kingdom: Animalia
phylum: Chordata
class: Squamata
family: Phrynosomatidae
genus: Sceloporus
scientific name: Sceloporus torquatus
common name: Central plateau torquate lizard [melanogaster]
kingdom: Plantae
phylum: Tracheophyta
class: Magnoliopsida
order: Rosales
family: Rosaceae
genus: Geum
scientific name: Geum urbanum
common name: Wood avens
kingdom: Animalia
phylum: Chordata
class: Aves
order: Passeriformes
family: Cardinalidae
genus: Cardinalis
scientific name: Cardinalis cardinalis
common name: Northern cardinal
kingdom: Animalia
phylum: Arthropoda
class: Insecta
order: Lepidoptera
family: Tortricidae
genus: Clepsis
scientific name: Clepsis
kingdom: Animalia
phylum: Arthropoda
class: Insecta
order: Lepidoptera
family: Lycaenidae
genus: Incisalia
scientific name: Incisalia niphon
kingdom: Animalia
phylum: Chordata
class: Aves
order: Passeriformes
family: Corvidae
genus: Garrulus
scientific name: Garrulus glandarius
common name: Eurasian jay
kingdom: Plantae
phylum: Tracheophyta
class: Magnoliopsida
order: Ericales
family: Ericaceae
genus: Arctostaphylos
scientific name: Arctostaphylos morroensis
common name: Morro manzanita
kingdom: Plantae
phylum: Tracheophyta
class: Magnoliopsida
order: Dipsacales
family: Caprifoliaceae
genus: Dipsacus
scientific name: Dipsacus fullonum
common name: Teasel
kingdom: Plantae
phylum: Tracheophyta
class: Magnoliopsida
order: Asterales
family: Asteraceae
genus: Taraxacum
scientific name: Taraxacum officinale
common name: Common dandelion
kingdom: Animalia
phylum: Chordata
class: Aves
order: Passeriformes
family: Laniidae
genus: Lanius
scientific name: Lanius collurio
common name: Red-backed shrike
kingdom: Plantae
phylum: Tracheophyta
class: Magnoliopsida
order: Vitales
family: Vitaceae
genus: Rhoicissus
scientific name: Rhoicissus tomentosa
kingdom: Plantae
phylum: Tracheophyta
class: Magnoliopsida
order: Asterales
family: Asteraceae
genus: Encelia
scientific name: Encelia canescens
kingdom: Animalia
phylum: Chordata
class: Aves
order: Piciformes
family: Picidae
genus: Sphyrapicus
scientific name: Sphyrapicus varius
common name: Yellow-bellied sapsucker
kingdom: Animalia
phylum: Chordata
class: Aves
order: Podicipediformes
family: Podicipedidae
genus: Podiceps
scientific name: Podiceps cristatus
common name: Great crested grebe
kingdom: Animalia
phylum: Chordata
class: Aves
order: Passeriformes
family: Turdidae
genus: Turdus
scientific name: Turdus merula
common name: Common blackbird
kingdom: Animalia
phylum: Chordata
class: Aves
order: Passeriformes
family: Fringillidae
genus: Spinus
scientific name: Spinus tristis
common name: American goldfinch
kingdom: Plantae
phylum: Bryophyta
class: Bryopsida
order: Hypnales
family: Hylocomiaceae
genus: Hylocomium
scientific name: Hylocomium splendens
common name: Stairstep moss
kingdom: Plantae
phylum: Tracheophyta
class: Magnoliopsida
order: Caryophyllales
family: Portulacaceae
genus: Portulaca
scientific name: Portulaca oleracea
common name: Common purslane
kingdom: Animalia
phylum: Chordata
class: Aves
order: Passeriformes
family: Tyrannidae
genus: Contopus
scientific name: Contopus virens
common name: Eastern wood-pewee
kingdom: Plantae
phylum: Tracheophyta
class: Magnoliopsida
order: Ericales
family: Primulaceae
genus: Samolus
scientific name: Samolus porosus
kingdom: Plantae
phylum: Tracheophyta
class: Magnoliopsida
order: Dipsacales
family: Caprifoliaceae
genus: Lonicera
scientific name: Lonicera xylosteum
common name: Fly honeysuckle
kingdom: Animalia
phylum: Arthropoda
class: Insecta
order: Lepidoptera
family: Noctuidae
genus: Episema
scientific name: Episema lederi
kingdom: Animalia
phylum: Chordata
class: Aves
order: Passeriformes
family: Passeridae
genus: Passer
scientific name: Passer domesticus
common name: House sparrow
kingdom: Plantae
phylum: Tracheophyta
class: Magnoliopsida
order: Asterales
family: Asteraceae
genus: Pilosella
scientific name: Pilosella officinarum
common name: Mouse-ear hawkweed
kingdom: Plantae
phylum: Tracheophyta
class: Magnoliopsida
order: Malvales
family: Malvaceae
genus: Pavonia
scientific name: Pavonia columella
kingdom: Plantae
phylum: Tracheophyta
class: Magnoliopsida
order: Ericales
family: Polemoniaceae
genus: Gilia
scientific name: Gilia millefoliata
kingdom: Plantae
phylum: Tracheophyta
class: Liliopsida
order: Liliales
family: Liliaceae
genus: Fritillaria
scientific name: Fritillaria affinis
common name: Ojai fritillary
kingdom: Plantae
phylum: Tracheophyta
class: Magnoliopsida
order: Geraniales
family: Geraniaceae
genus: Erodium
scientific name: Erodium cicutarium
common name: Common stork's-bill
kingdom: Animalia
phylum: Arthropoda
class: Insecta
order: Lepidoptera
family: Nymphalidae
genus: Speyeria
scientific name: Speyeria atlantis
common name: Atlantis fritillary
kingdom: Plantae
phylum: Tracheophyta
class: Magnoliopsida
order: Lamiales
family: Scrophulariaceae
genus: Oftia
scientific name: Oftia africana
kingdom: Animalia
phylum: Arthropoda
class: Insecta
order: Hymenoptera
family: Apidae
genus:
=====
#### [Exercise description]
Could you copy the rows above word for word, from the very start of the rows up to and including the line with "genus: Garrulus"?

#### [Output for this task]
kingdom: Animalia
phylum: Chordata
class: Squamata
family: Phrynosomatidae
genus: Sceloporus
scientific name: Sceloporus torquatus
common name: Central plateau torquate lizard [melanogaster]
kingdom: Plantae
phylum: Tracheophyta
class: Magnoliopsida
order: Rosales
family: Rosaceae
genus: Geum
scientific name: Geum urbanum
common name: Wood avens
kingdom: Animalia
phylum: Chordata
class: Aves
order: Passeriformes
family: Cardinalidae
genus: Cardinalis
scientific name: Cardinalis cardinalis
common name: Northern cardinal
kingdom: Animalia
phylum: Arthropoda
class: Insecta
order: Lepidoptera
family: Tortricidae
genus: Clepsis
scientific name: Clepsis
kingdom: Animalia
phylum: Arthropoda
class: Insecta
order: Lepidoptera
family: Lycaenidae
genus: Incisalia
scientific name: Incisalia niphon
kingdom: Animalia
phylum: Chordata
class: Aves
order: Passeriformes
family: Corvidae
genus: Garrulus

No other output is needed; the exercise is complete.